THE COMING OF THE SPIRIT
The outpouring of the Spirit
As far as the Book of Acts is concerned, giving has the same meaning as falling. In the case of Samaria, the Spirit is described as having fallen upon none of them after the listeners had been baptised before the arrival of Peter and John (Acts 8:16). However, after the Spirit came, it is stated that the Spirit was given (Acts 8:17). In the case of Cornelius, the word “pour” is used (Acts 10:45) stressing that the Spirit had been given upon all those who heard the word (Acts 10:44).
Peter uses the experience he had with Cornelius and his family’s reception of the Spirit as the basis for him to support the church receiving Gentile converts. In his defence, on two separate accounts, he uses the words “fall” and “give” to express that the coming of the Spirit on Pentecost was no different from the coming of the Spirit in the house of Cornelius (Acts 11:15; 15:8). Being “baptised by the Spirit” is the same as when the Spirit is in a person, when that person receives Him. The case of Cornelius serves as an apt example of this (Acts 1:5; 11:15-16).

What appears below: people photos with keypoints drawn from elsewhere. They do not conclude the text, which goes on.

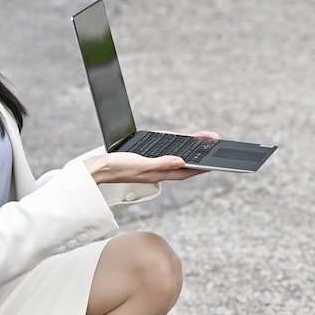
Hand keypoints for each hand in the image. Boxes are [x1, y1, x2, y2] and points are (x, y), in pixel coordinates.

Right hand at [86, 132, 220, 184]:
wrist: (99, 167)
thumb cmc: (117, 168)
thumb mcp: (141, 164)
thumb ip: (161, 163)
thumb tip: (181, 161)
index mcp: (159, 173)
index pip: (186, 171)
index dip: (201, 167)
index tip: (215, 162)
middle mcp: (159, 170)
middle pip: (185, 163)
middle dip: (200, 155)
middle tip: (214, 144)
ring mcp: (153, 164)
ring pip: (178, 157)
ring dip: (191, 149)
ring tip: (204, 141)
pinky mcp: (146, 158)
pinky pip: (166, 153)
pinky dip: (177, 148)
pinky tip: (182, 145)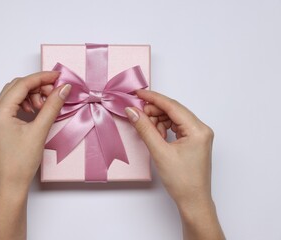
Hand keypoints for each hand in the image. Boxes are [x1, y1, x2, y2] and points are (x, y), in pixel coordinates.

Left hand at [0, 71, 70, 193]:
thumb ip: (52, 107)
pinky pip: (13, 106)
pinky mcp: (0, 126)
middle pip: (16, 87)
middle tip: (55, 93)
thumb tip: (63, 89)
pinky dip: (26, 104)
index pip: (22, 84)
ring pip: (14, 95)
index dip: (41, 78)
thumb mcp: (39, 131)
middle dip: (37, 86)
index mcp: (0, 112)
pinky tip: (37, 112)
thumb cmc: (21, 163)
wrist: (10, 185)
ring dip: (32, 95)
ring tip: (45, 106)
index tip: (58, 77)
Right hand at [125, 90, 224, 239]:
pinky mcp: (193, 141)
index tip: (138, 94)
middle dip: (154, 111)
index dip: (153, 98)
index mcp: (198, 130)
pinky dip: (163, 128)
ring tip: (147, 130)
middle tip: (137, 114)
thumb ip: (145, 129)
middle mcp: (201, 129)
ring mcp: (198, 135)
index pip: (173, 106)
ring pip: (174, 118)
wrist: (193, 201)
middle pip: (174, 111)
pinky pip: (176, 127)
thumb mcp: (160, 152)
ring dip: (158, 120)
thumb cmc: (182, 181)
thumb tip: (132, 111)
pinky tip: (155, 134)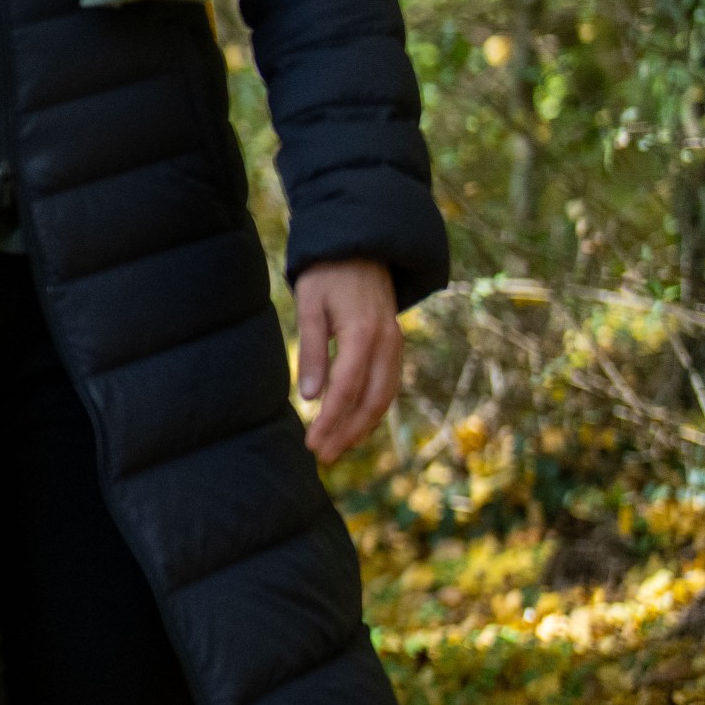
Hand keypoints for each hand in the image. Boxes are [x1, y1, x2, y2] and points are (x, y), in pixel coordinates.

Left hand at [293, 256, 402, 460]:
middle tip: (323, 456)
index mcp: (363, 333)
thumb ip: (313, 351)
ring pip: (385, 397)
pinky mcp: (395, 345)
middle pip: (371, 401)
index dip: (330, 421)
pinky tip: (354, 423)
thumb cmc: (326, 275)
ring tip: (338, 448)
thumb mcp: (309, 306)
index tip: (312, 444)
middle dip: (347, 433)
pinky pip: (388, 385)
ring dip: (362, 426)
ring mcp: (395, 344)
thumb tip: (311, 398)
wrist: (360, 248)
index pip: (346, 389)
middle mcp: (386, 343)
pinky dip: (373, 409)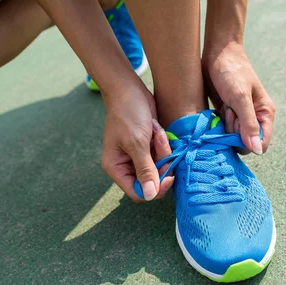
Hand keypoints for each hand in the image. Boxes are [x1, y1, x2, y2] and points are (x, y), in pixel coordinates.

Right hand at [101, 85, 174, 201]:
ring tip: (157, 133)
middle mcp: (125, 165)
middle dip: (160, 164)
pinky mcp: (147, 147)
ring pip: (159, 167)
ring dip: (162, 151)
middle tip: (162, 146)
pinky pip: (161, 155)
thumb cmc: (128, 114)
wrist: (129, 89)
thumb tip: (149, 195)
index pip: (137, 192)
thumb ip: (145, 170)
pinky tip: (157, 130)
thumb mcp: (137, 143)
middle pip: (151, 181)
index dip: (154, 189)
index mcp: (116, 167)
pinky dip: (163, 144)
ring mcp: (137, 156)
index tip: (169, 176)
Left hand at [203, 42, 275, 153]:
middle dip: (233, 131)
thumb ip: (248, 124)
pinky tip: (217, 108)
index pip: (260, 143)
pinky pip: (221, 130)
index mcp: (265, 114)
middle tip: (229, 111)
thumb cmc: (231, 72)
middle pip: (243, 142)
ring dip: (224, 126)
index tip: (236, 126)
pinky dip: (217, 124)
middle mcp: (254, 118)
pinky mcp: (226, 115)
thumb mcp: (240, 97)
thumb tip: (257, 151)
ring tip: (224, 106)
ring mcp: (239, 117)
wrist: (217, 54)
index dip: (247, 142)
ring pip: (231, 137)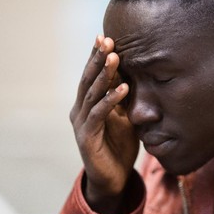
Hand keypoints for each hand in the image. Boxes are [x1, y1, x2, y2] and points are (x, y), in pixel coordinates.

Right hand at [70, 36, 138, 208]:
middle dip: (97, 59)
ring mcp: (81, 123)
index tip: (105, 36)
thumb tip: (132, 74)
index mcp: (88, 103)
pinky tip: (124, 88)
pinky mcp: (87, 137)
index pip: (92, 76)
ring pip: (92, 94)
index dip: (96, 57)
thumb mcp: (124, 116)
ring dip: (104, 75)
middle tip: (106, 40)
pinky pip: (99, 115)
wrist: (113, 177)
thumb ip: (123, 98)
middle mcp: (80, 110)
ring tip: (114, 57)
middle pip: (88, 80)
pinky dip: (111, 100)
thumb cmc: (119, 144)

Jesus says that the Father and He would come to those who love Him by keeping His word (Jn. 14:23). True enough, in the ministry of the apostles, those who obeyed the word were given the Holy Spirit (Acts 5:32). In Ephesus, Paul met a group of believers who were first baptised by John the Baptist. Furthermore, they were ignorant of the teachings of the Holy Spirit (Acts 19:2-3). After preaching to them, they were re-baptised in the name of Jesus. When Paul laid hands on them, the Spirit came upon them (Acts 19:6).
So, looking at all these cases, it is not difficult to understand that all these terms point to, and denote, the coming of the Spirit upon those who had believed.